── SOURCE DATA ──
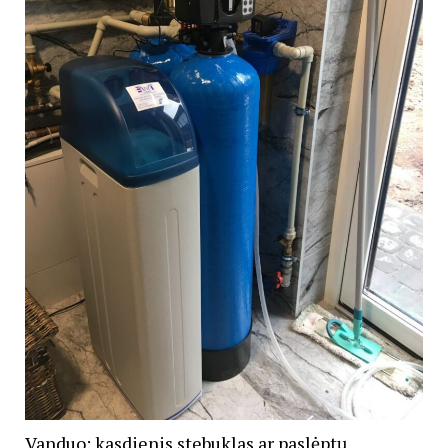
Vanduo: kasdienis stebuklas ar paslėptų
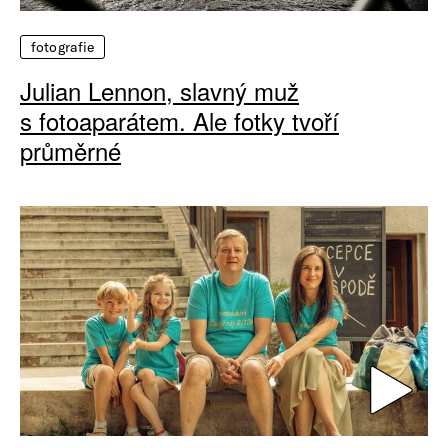
fotografie
Julian Lennon, slavný muž
s fotoaparátem. Ale fotky tvoří
průměrné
───
_YOUR GOAL_:
Convert the lines above into a Markdown table with the columns "No." and "Line", numbering each row and omitting blank lines. Leave the pictures out of the answer.

_OUTPUT BELOW_:
| No. | Line |
|---|---|
| 1 | Vanduo: kasdienis stebuklas ar paslėptų |
| 2 | fotografie |
| 3 | Julian Lennon, slavný muž |
| 4 | s fotoaparátem. Ale fotky tvoří |
| 5 | průměrné |